'Pokemon' surgery uses virtual reality images to aid doctors

Wednesday, August 10, 2016
'Pokemon' surgery uses VR images to aid doctors
Tim Fleischer has the latest details.

NEW YORK (WABC) -- A New York City police officer is lucky to be alive an old-fashioned brain injury was treated with a newfangled technology.

And Surgical Theater, doctors say, is not unlike the craze of the new Pokemon Go game.

Todd Szebenyi is living proof there is life from virtual reality.

The 41-year old NYPD detective nearly collapsed at the gym with painful headaches, and doctors later found an arteriovenous malformation -- or a tangle of blood vessels in his brain. One small one had burst.

"They just said this possibly might happen again, and we have to fix it," he said. "When they found it, I said let's do the surgery."

Szebenyi put his life into the hands of Dr. Joshua Bederson, Chair of the Department of Neurosurgery for the Mount Sinai health system.
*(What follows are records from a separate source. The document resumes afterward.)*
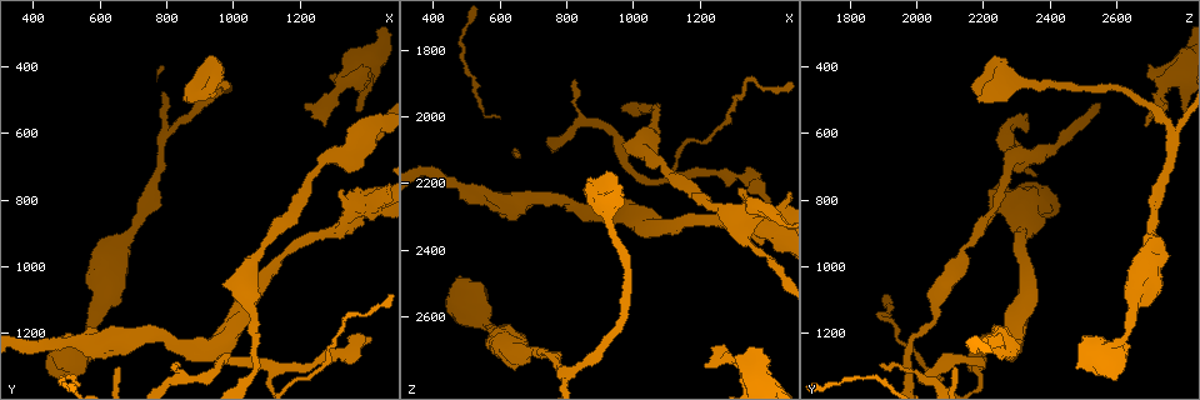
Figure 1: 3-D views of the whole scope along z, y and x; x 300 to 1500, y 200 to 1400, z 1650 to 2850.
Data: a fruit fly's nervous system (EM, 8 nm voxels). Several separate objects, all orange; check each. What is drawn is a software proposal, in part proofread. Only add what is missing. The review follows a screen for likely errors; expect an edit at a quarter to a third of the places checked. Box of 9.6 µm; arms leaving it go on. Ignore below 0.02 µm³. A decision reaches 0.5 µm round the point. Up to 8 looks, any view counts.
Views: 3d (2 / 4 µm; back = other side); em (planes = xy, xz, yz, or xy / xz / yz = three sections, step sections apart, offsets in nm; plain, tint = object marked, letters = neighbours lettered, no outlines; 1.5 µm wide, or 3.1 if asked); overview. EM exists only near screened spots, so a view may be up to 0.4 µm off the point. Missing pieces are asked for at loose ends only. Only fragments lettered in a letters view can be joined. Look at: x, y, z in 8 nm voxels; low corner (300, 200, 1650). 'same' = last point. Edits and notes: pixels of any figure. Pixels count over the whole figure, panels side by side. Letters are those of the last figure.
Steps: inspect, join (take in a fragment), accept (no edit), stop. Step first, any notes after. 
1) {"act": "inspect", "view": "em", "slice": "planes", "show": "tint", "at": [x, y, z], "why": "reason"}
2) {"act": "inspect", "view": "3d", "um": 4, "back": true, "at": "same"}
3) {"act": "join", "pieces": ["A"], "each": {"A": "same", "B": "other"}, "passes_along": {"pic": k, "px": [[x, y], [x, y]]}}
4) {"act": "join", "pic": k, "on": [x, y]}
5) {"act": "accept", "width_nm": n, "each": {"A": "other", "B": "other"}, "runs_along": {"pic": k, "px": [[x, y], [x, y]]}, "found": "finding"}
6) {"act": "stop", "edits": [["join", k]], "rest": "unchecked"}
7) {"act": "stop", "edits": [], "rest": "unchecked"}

{"act": "inspect", "view": "em", "slice": "planes", "show": "letters", "at": [1420, 1220, 2270], "why": "branch stops here"}

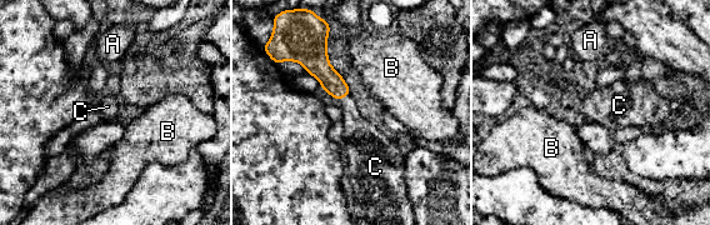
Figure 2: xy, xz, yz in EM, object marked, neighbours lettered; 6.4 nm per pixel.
{"act": "join", "pieces": ["C"], "each": {"A": "other", "B": "other", "C": "same"}, "found": "the cell continues"}

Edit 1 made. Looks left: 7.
{"act": "inspect", "view": "em", "slice": "planes", "show": "letters", "at": [860, 500, 2230], "why": "an open end"}

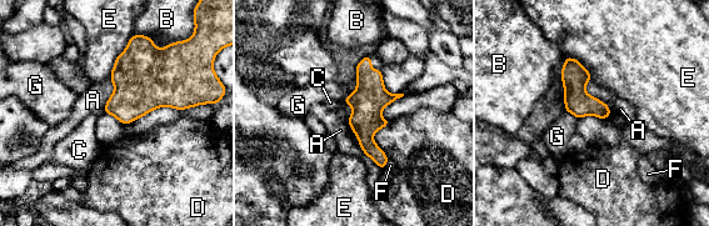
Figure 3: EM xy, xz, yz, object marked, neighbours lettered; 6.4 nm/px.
{"act": "accept", "each": {"A": "other", "B": "other", "C": "other", "D": "other", "E": "other", "F": "other", "G": "other"}, "border": {"pic": 3, "px": [[588, 80], [585, 91], [610, 116]]}, "found": "no lettered fragment goes on from it"}

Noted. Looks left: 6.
{"act": "inspect", "view": "3d", "um": 2, "at": [1390, 390, 2700], "why": "thick end"}

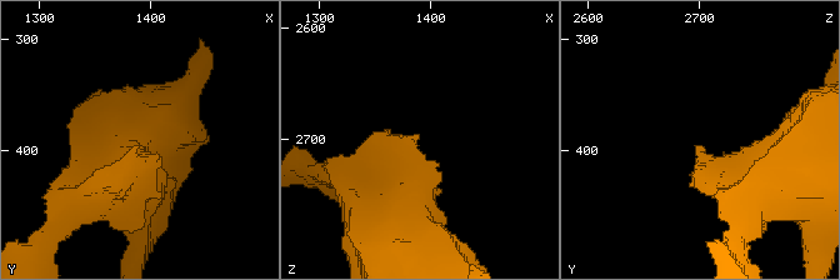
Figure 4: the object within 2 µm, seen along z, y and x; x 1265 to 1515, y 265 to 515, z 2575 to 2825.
{"act": "inspect", "view": "em", "slice": "yz", "step": 8, "show": "letters", "at": [1388, 396, 2698], "why": "need the tissue"}

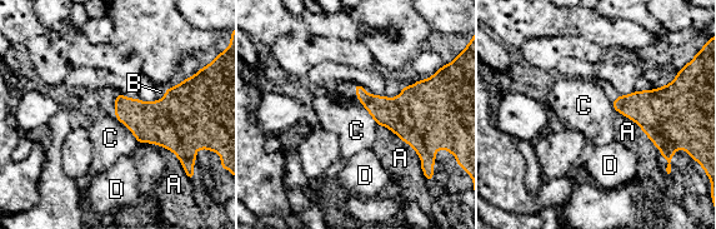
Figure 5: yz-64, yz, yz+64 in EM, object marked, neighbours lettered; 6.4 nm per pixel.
{"act": "inspect", "view": "em", "slice": "planes", "show": "letters", "at": "same"}

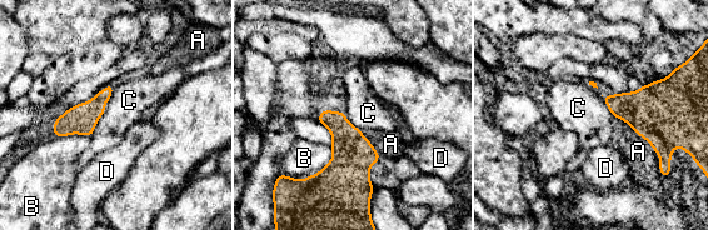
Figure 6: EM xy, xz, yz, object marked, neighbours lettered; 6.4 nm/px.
{"act": "accept", "each": {"A": "other", "B": "other", "C": "other", "D": "other"}, "found": "no lettered fragment goes on from it"}

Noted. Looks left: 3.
{"act": "stop", "edits": [["join", 2]], "rest": "unchecked"}

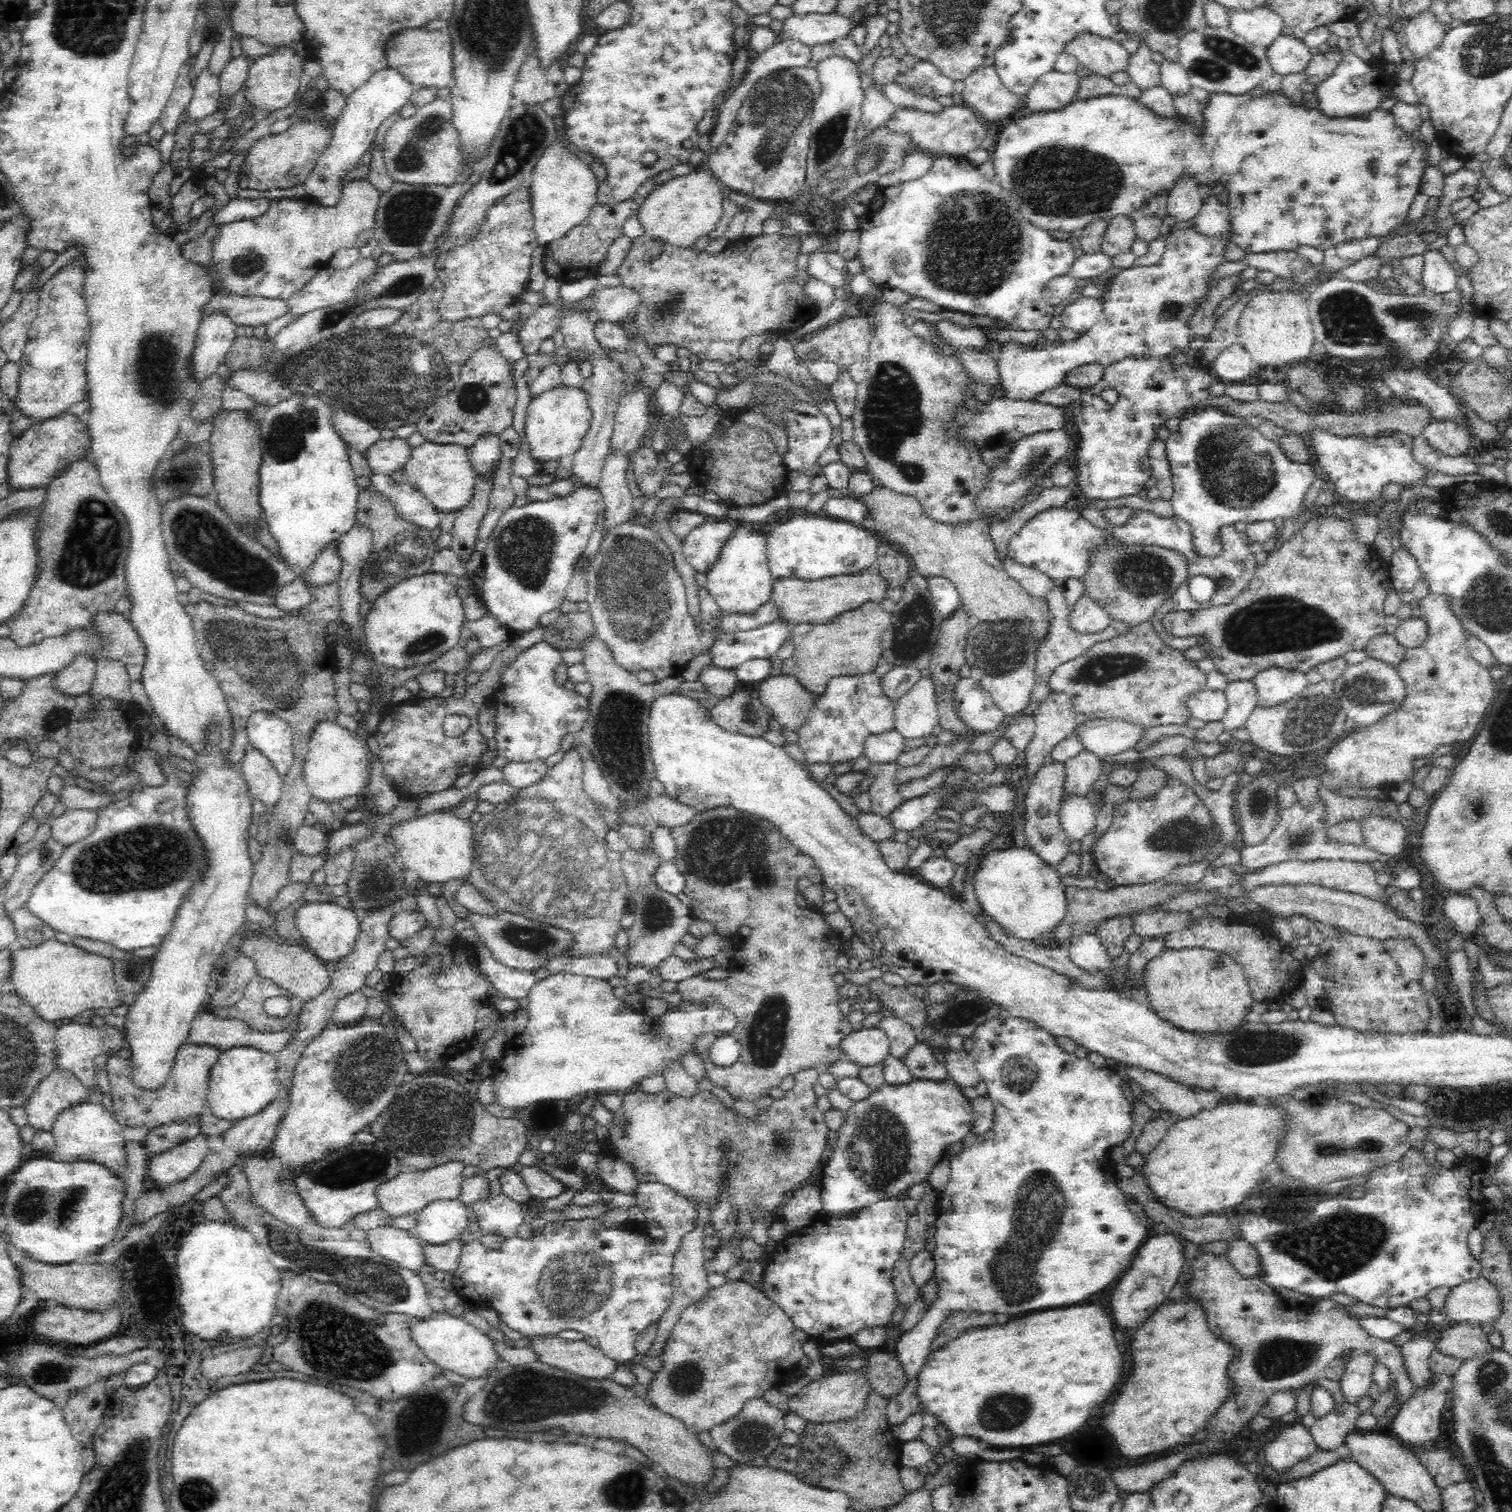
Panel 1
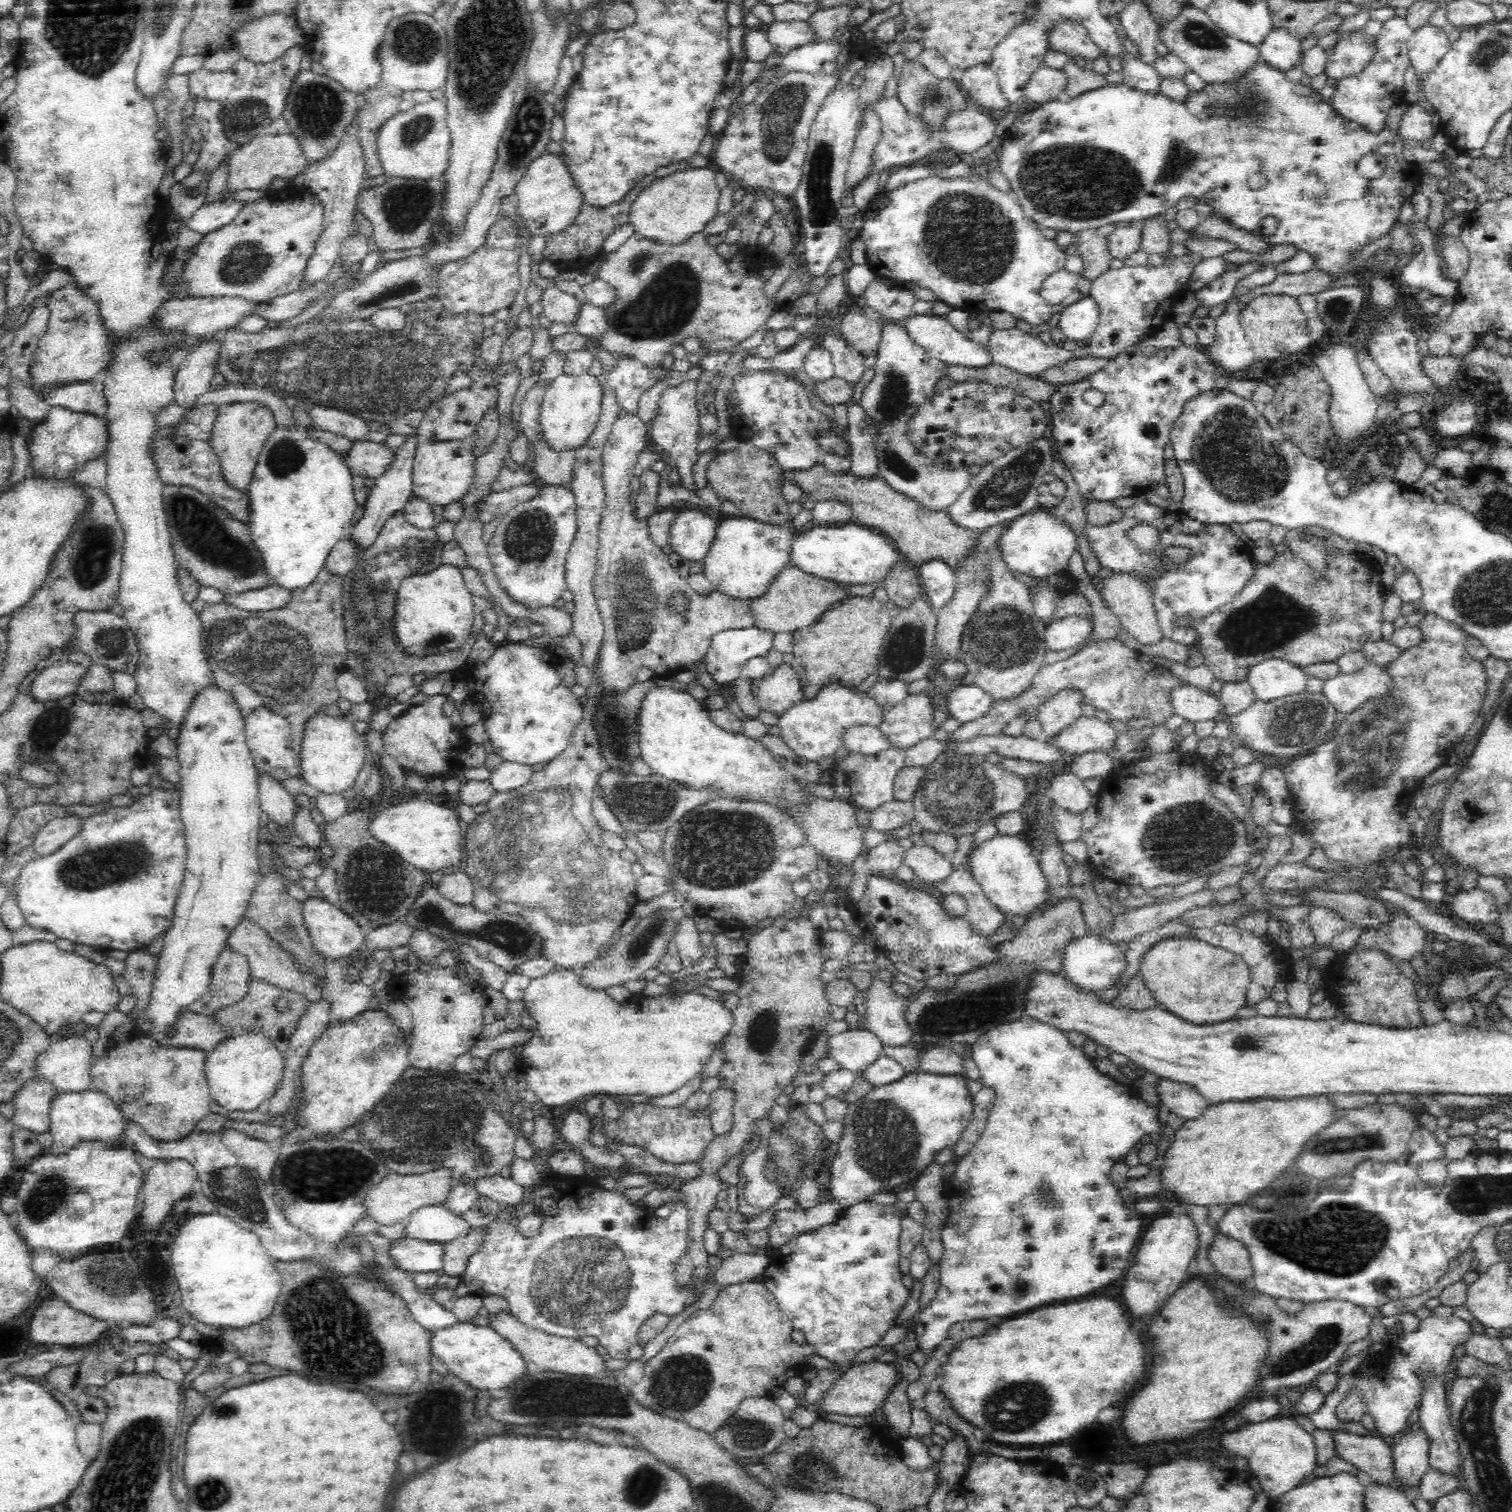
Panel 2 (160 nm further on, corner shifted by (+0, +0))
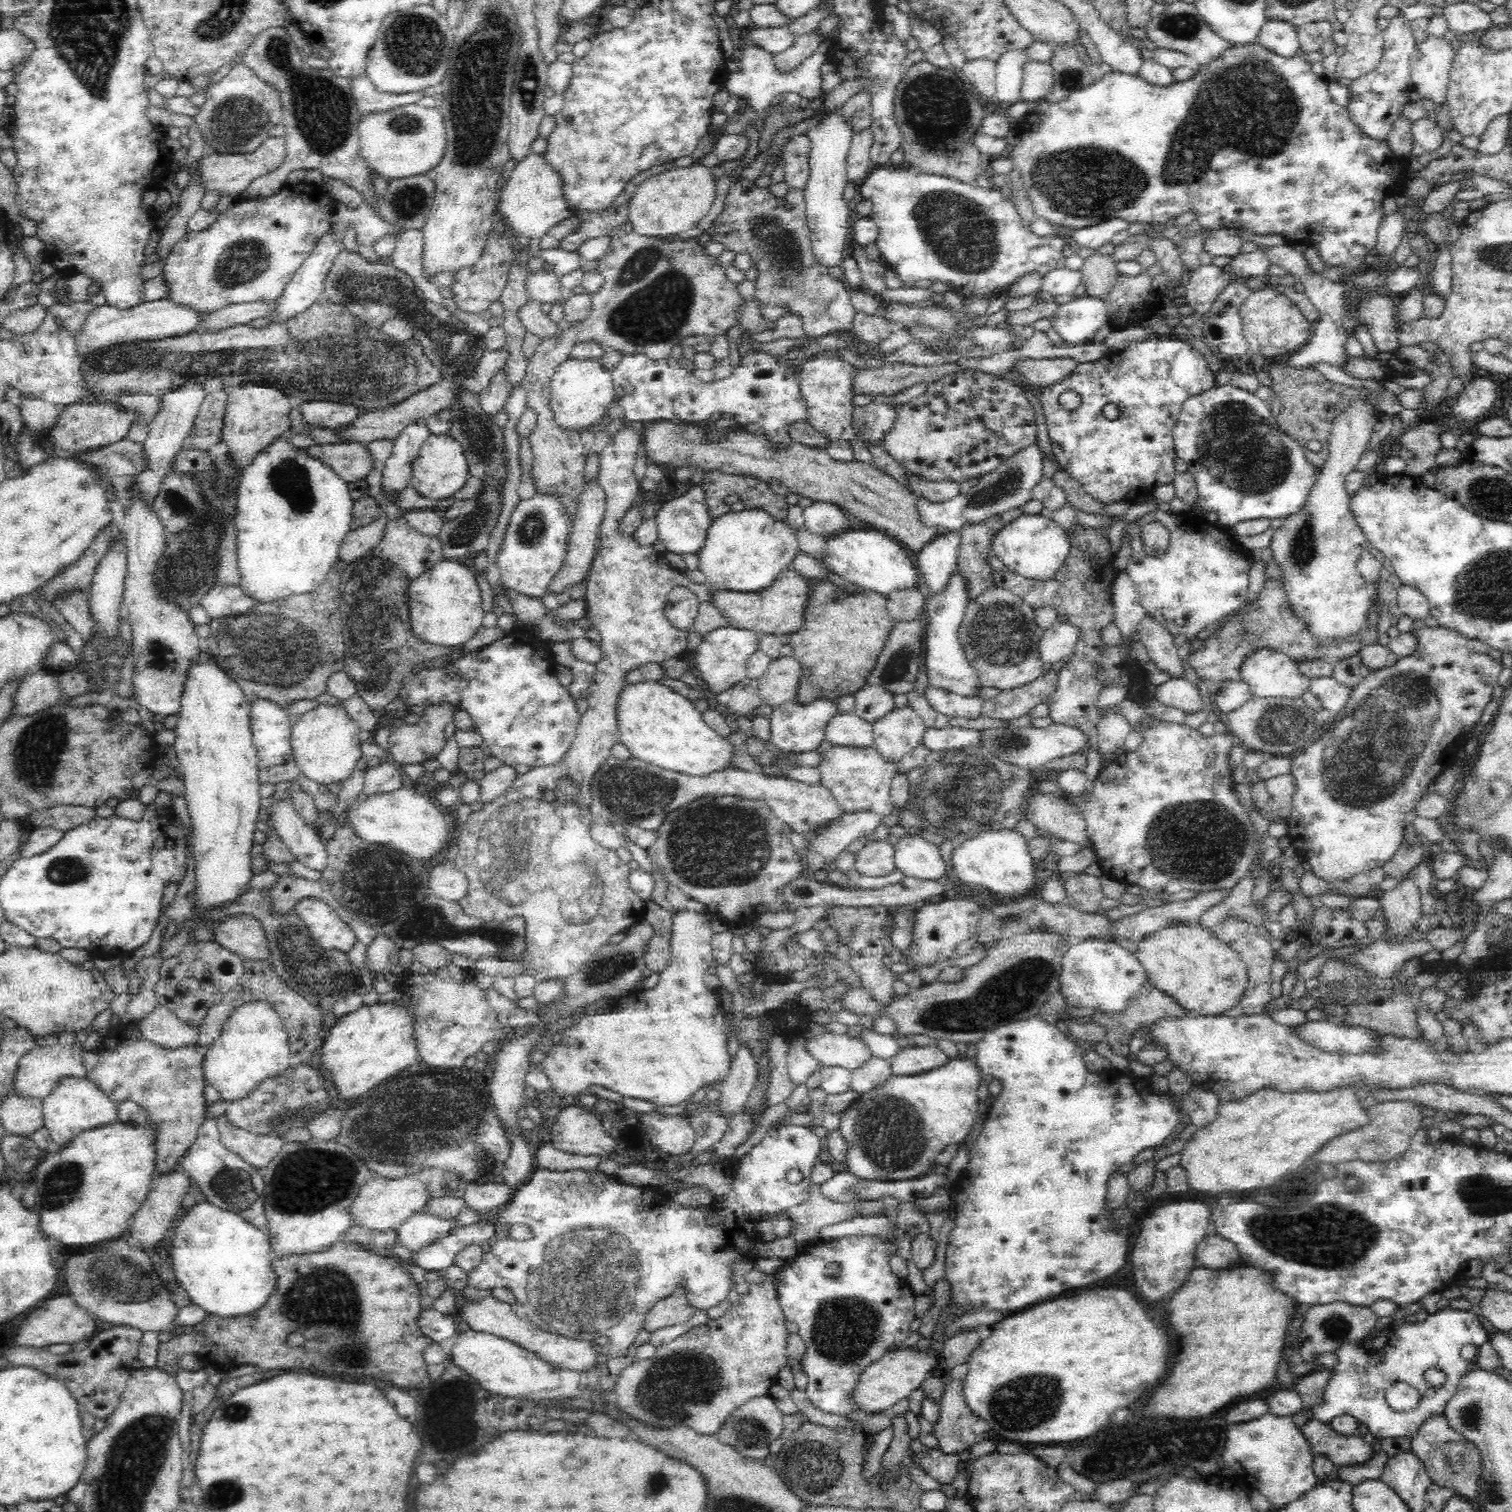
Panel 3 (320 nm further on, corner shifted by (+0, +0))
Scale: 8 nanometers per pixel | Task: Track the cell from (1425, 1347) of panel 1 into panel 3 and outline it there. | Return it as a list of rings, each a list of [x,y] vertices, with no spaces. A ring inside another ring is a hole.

"Our surgery has to be aimed to get to this area without damaging these other structures," Dr. Bederson said. "With our goal being to remove this connection but not damage this artery that's feeding the rest of his brain."

Bederson is also a proponent of the new virtual reality technology used during the surgery.

"These images were obtained by combining an MRI, a Cat-scan and an Angiogram," Dr. Bederson said.

The 3-D images can then be superimposed or placed directly into the eyepiece of a microscope during the surgery, and the virtual reality imaging is overlaid onto the brain when viewed through the eyepiece.

"Instead of having to remember what you saw on the X-ray and reflect that back on your knowledge of neuroanatomy, you combine all that with what you are looking at while you're operating," Dr. Bederson said.

The new technology is similar to how you might see a Pokemon Go character appear on a real sidewalk or street corner.

"We are kind of doing the reverse," he said. "In this case, the Pokemon figure is going to be our malformation, and we want to find out where that is in relation to our anatomy.

Szebenyi believes other patients could benefit from this kind of imaging, and his wife Patricia agreed.

"We're thrilled that we did it, and we don't have to worry about it anymore," she said. "We can put it behind us and move on."

Editor's note: Dr. Bederson disclosed that he has financial interest in Surgical Theater, which is featured in this story.